I LOVED your posting about your father – I’ve told you a lot about my Dad so it was wonderful to read about yours. I can see where you got your guts, your political grounding, your common sense and your Ahavat Yisrael. He sounded like a wonderful, sensible, sensitive (in strong way) man – a true MENSCH in the finest sense of the word! I hope your father and my father have come to know each other in Hashamayim – they would hit it off famously!!

Very best,

Phil

Phil Raimi on June 20, 2011 at 11:56 pm

Bless you, Debbie.
Your Father would have been proud of you….

Shootist on June 21, 2011 at 10:49 am

Dr Dale,
I sincerely hope that you make an effort to let your daughter know you love her and miss her. If even a card in the mail. No matter what happened, it will mean something to her if you make an effort. It is never too late, until you have lost them physically and life is precious. Both my parents are gone and thankfully my last words were of love to both. Daughters, no matter how stubborn, immature, etc. always want to know their Dad loves and thinks about them. I hope you will take action and good luck if you do.

CJ on June 21, 2011 at 11:29 am

“-there has never been enough time, when you have a great father like I had, and he passes away.”

That goes both ways. My father was not like yours, but I miss him a lot and I’m sorry we didn’t have more time together to “fix” our relationship.

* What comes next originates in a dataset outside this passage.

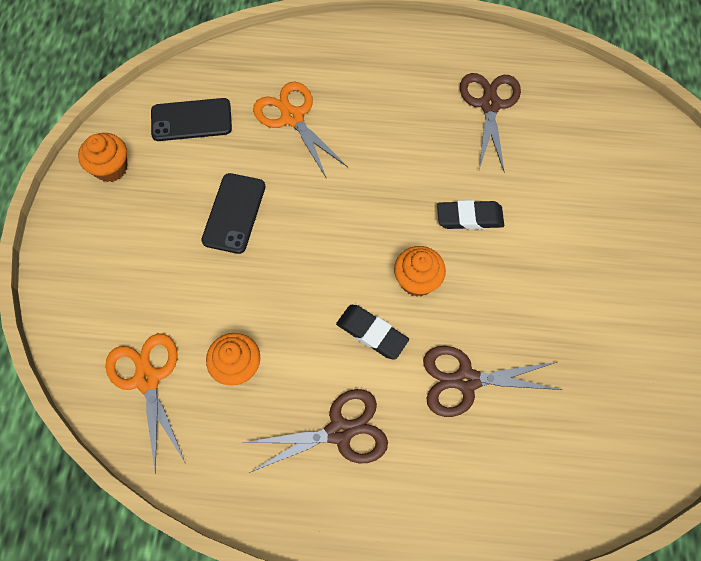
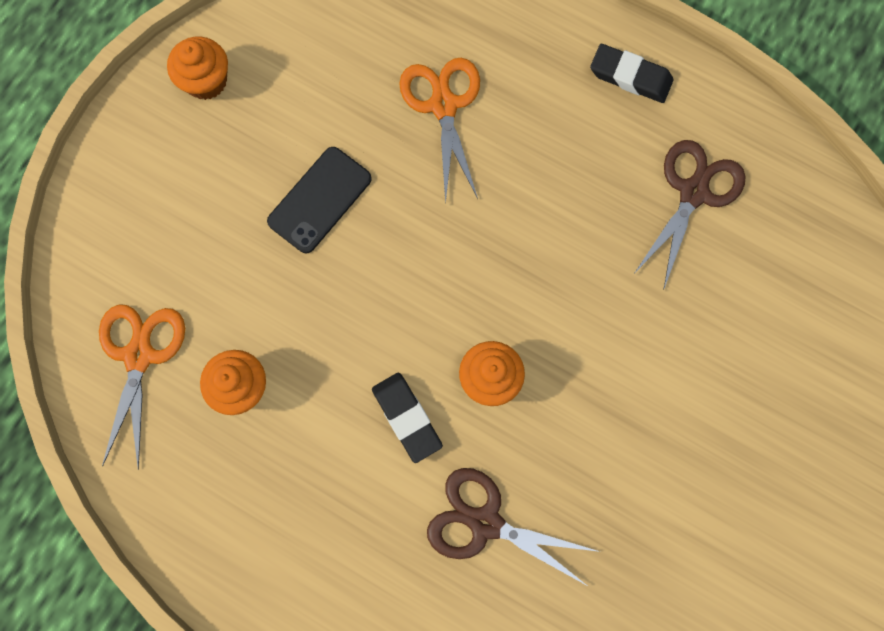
camera: 25 degrees right, 10 degrees up
black phone [151,98,232,141] -> none
brown scissors [243,389,388,473] -> none
black eraser [437,200,504,230] -> black eraser moved to [590,44,674,103]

Kerry B. on June 22, 2011 at 3:29 pm

Father’s Day is always a little hard for me.
My father deserted my mother with seven children when I was in first grade. I literally have almost no memory of him. My younger siblings have none at all. He was a career Air Force man that was overseas most of the time.
And when he was stat-side he was much more interested in partying than spending time with his kids.
I never got a phone call or birthday present, ever.
After becoming a Christian in my early teens I was dedicated to being the man father never was.
All three of my fast becoming adult children were conceived in wedlock. That part was pretty easy since we waited until after we were married to have sex.
I’ve tried so hard to model the things I never had modeled for me growing up. Adult men were a complete mystery to me. I had some older friends that I looked up to and emulated, but having a father like Debbie’s would have been of infinite value.
The Bible is very clear about not envying, but I confess to being guilty of envying you Debbie for your relationship with your dad.
I can only pray in years to come my children can have the same adulation for me that you have for your father. They may feel that way now, but it’s hard for kids in their teens and early twenties to express themselves.